## DIRECTIONS
Recast every line of the items below as a Markdown table with the columns Row and Line, where Row holds the row number and Line holds the text, and leave out blank lines and the pictures.

—————

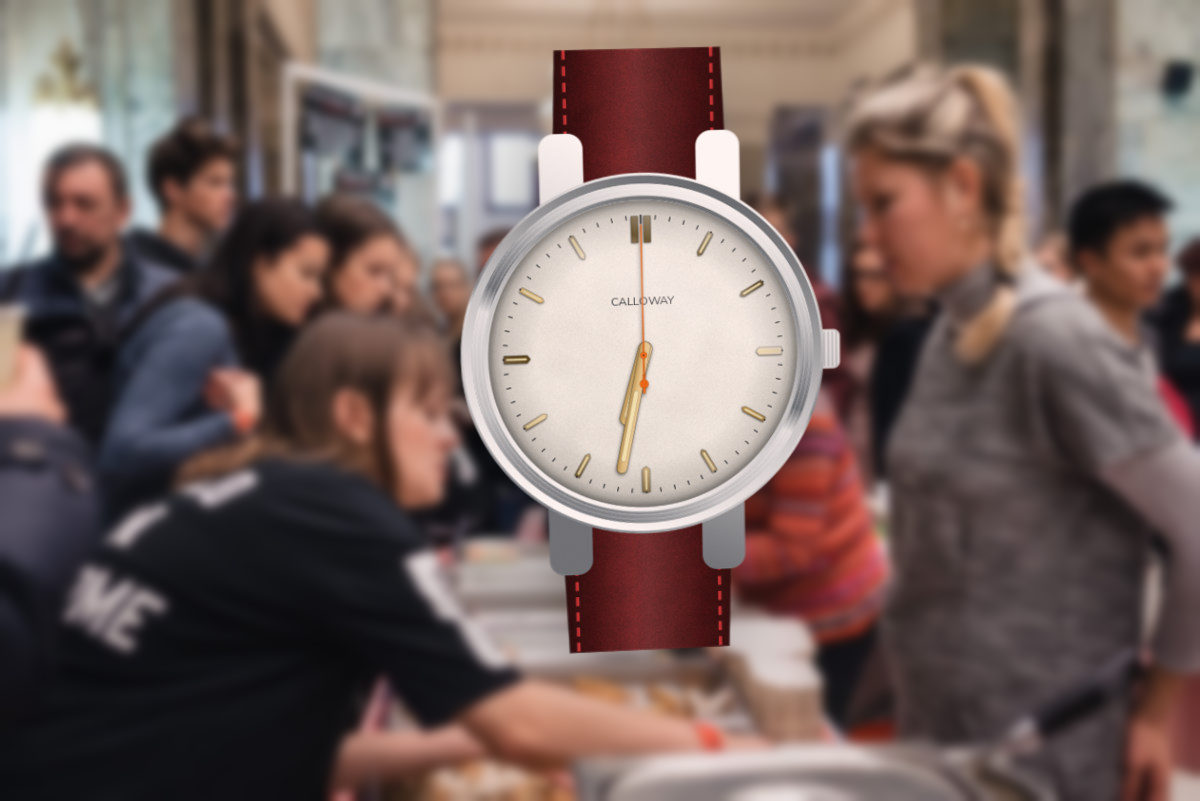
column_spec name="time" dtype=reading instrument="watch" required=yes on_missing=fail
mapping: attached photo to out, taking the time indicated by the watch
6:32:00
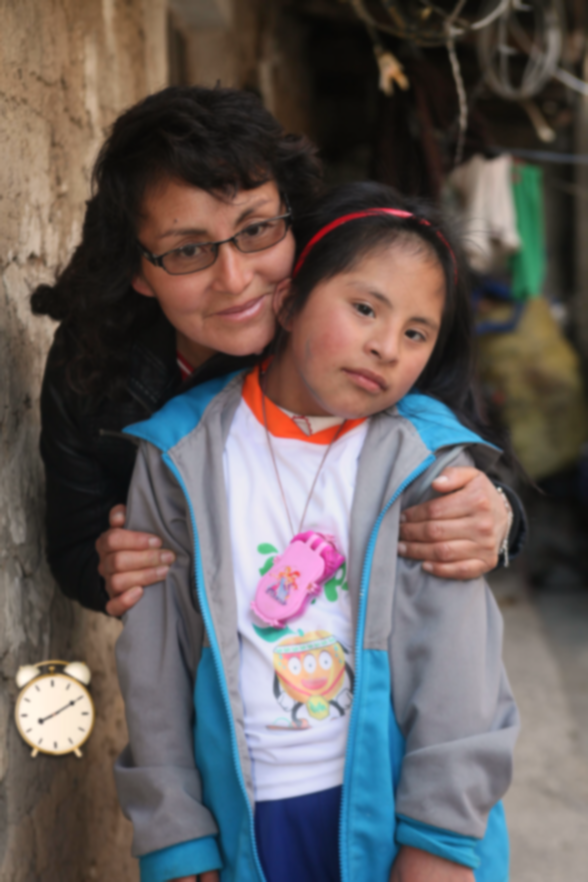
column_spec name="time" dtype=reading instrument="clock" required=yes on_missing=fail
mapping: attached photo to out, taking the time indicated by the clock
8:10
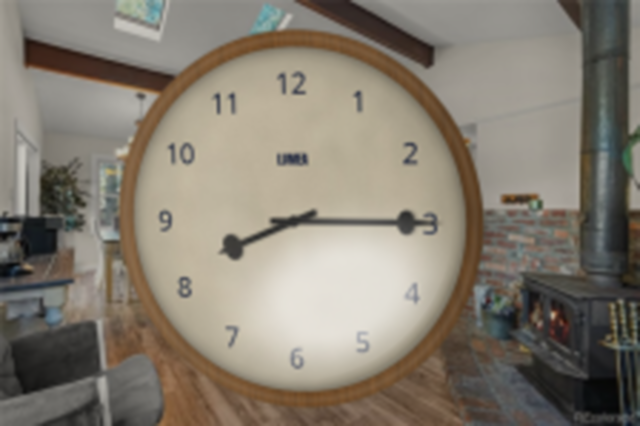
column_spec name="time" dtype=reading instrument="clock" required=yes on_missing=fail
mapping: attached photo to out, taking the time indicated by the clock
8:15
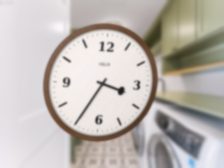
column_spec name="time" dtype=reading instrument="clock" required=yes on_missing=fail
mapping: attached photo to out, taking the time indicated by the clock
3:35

—————

## FULL RESPONSE
| Row | Line |
|---|---|
| 1 | column_spec name="time" dtype=reading instrument="watch" required=yes on_missing=fail |
| 2 | mapping: attached photo to out, taking the time indicated by the watch |
| 3 | 6:32:00 |
| 4 | column_spec name="time" dtype=reading instrument="clock" required=yes on_missing=fail |
| 5 | mapping: attached photo to out, taking the time indicated by the clock |
| 6 | 8:10 |
| 7 | column_spec name="time" dtype=reading instrument="clock" required=yes on_missing=fail |
| 8 | mapping: attached photo to out, taking the time indicated by the clock |
| 9 | 8:15 |
| 10 | column_spec name="time" dtype=reading instrument="clock" required=yes on_missing=fail |
| 11 | mapping: attached photo to out, taking the time indicated by the clock |
| 12 | 3:35 |